Mr. Hung concluded: "With years of perseverance in innovative design and manufacturing, Regina Miracle has successfully established solid technological barriers and developed market-leading products. In the future, the Group will continue to give full play to its advantages in various aspects and pursue win-win situations with its brand partners. At the same time, the Group will continue to be committed to fulfilling its social responsibilities and contributing to the enhancement of the environment, employees and the community, thereby achieving sustainability and delivering long-term value for shareholders and stakeholders. The Group's encouraging performance during the year is attributed to the tireless efforts and dedication of the management team and colleagues. The Group would also like to express its sincere gratitude to the brand partners, supply chain partners and the shareholders for their unwavering support in overcoming the challenges created by the Pandemic. The management is confident that the Group can sustain its growth momentum in the future, further achieve the goals set out in its five-year plan, and move closer towards a golden era of development."
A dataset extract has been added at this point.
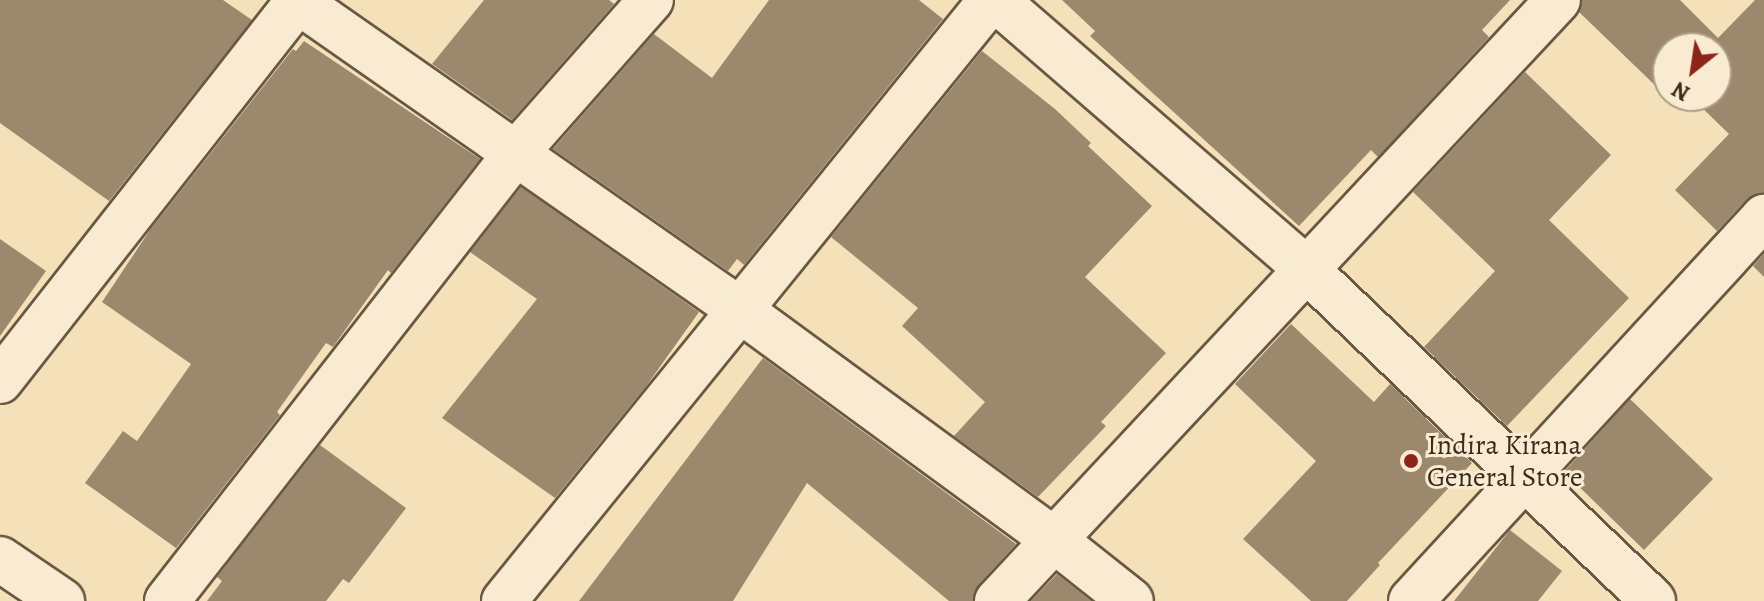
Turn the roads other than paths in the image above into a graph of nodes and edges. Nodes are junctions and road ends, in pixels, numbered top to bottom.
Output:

About Regina Miracle International (Holdings) Limited
Founded in Hong Kong in 1998, Regina Miracle International (Holdings) Limited is a global leader in the intimate wear manufacturing industry. Adopting the innovative design manufacturer ("IDM") business model, Regina Miracle offers its world-renowned brand partners diverse products, including intimate wear, sports products, consumer electronics components, bra pads and moulded products, footwear and fabric masks. The Group has two strategic strongholds – its R&D and production base in Shenzhen, China, and a major production base in Vietnam, where the Group has expanded production capacity since 2016.